Is Human Nature Obsolete? Genetics, Bioengineering, and the Future of the Human Condition

  • Harold W. Baillie &
  • Timothy K. Casey
MIT Press, 2004 440 pp., hardcover, $67.00 ISBN 0262025698 | ISBN: 0-262-02569-8

The Human Genome Project created a cottage industry in bioethics: a plethora of books, workshops, conferences and research projects designed to help us cope with the radical shift in our understanding of what it means to be human and our frightening ability to alter that humanity. This volume compiles 14 papers resulting from a spring 2001 conference at the University of Scranton (Pennsylvania, USA) sponsored by the Northeast Regional Cancer Institute and the U.S. Department of Energy.

The essays were directed at two questions: “(1) does genetic engineering of humans require a new understanding of what it means to be human, and (2) does what we already know suggest that there should be (and can be) effective limits on what can be done?” Editors Harold W. Baillie and Timothy K. Casey met their objective in bringing in a diversity of opinions; however, I would have enjoyed seeing the view of at least one scientist. I did not expect, nor did I get, an answer to either of the questions posed.

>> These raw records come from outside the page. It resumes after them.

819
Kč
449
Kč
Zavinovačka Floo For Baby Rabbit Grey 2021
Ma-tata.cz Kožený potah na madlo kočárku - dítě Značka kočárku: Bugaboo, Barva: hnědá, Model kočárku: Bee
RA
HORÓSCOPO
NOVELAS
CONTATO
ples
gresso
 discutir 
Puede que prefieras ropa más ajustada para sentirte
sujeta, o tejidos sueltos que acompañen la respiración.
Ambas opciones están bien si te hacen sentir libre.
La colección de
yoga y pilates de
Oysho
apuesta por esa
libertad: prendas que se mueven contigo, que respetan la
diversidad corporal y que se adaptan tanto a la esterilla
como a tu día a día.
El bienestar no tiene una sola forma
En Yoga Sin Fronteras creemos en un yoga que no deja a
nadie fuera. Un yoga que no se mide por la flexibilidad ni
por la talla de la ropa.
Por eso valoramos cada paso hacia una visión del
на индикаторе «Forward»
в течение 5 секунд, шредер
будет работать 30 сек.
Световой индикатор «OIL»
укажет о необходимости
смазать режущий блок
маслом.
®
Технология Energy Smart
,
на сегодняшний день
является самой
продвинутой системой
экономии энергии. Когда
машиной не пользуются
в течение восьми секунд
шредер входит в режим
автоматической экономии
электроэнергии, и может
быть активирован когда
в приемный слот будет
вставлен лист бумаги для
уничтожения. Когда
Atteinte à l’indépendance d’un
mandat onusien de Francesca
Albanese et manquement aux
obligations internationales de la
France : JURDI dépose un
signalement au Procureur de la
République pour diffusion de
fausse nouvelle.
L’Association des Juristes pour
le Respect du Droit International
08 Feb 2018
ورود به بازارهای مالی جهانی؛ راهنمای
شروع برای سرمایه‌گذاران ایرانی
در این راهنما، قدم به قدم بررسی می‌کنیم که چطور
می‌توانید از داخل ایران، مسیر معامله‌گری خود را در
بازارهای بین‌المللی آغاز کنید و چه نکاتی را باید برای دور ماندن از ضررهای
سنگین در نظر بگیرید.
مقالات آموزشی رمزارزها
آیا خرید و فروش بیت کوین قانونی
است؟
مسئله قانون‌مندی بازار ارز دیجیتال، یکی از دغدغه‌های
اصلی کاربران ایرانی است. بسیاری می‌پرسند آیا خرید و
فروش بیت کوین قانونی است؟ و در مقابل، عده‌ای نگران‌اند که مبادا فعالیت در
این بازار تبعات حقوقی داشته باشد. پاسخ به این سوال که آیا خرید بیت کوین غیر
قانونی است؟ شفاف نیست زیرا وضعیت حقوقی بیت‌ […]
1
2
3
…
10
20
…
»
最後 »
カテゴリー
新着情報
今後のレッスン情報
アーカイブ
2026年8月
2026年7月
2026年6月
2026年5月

Mark Sagoff starts off with a quote from genomics leader Eric Lander suggesting that we shouldn't manipulate the genome, as this is contrary to nature. What follows is Sagoff's analysis of that statement and an argument that “we have to build up the concepts, intuitions, and arguments needed to distinguish legitimate from illegitimate uses of this, as any, important new technology.” Now that we can change our inheritance, Sagoff concludes, we have some responsibility for that inheritance. Sagoff stands nearly alone in the book, both in his technology-friendly conclusions and in the clarity of his reasoning.

The film Gattaca and Simon Mawer's novel Mendel's Dwarf are mentioned more than once in this volume. Both have been underappreciated both as entertainment and as educational tools. The thorough academic retelling of the stories doesn't leave much room for surprise. Though many view Gattaca as a frightening look at a future in which you can't make it unless your parents were smart enough to select the best embryos for their progeny, Jean Bethke Elshtain sees it as a demonstration of one individual's triumph over his genetic 'fate'. She is concerned that in our quest to perfect the human, we will deprive the disabled of their right to live a full life, giving in to what may be fleeting cultural views of what it means to be normal.

Bernard E. Rollin's article stands apart as a keen introduction to Aristotelian thought and its relevance to genetic engineering of humans. Unlike most of the articles in this book, this one has only five notes: three references to Aristotle, one comment and one reference to Rollin's own book The Frankenstein Syndrome.

Rollin begins with a straightforward introduction to Aristotle and the concept of the human telos, or nature. But, Rollin points out, the human telos is not simple. We see all different sorts of behaviors and preferences. However, we can refer to some sort of ideal nature as the telos we should not alter. If we tamper with our natural desire for freedom, or our ability to reason, then we have changed the human telos in a meaningful, and arguably unacceptable, way. Rollin offers a few examples. We shouldn't engineer any person who would be a danger to society. He notes that it wouldn't be desirable to engineer someone to live forever and that “it is wrong to genetically engineer traits in people that would radically separate them from the companionship of other humans,” mentioning underwater life as an example. But Rollin continues that “correcting genetic diseases at the genomic rather than somatic level” might be “obligatory given the technical ability to accomplish this at an acceptably minimal level of risk.” However, he does recognize the difficulty in defining what really constitutes a disease. Although in some cases this is self-evident, in others we are making a value judgment. His example is obesity, which is not in itself a clear disease, but can lead to disease. The use of actuarial tables to define a specific body-mass index as a disease state assumes that everyone agrees that longevity is desirable, whereas Rollin observes that one “could after all choose to be obese, consume more and tastier food, and enjoy a shorter life.” The medical community, he says, shouldn't have carte blanche to define disease for us, but the public must be educated in the issues.

In the final chapter, Langdon Winner tells us that technological change is upon us and irresistible. “In light of these bleak, seemingly overwrought warnings from decades ago,” he says, “it is astonishing to see that in our time, the nightmare of the philosophers is now widely embraced as a fascinating, plausible, desirable, and perhaps even necessary project in biotechnology and information technology.” But Winner cites as his evidence of this powerful advance of technology, and shift in attitudes, some of the most extreme views put forward by Greg Stock, Lee Silver and James D. Watson, quoting Watson's contention that “if scientists don't play god, who will?”

The book generally addresses an audience of professional ethicists and philosophers rather than the general reader, or the scientist on a casual foray into bioethics. The prose is generally dense and at times almost impenetrable. Some authors present their stock-in-trade analysis of the human condition, tacking on genetics and biotechnology as a kind of an afterthought. Nonetheless, this volume represents a valuable compendium, a few chapters from which might spark intense conversation in the science or ethics classroom, or at the local coffee shop.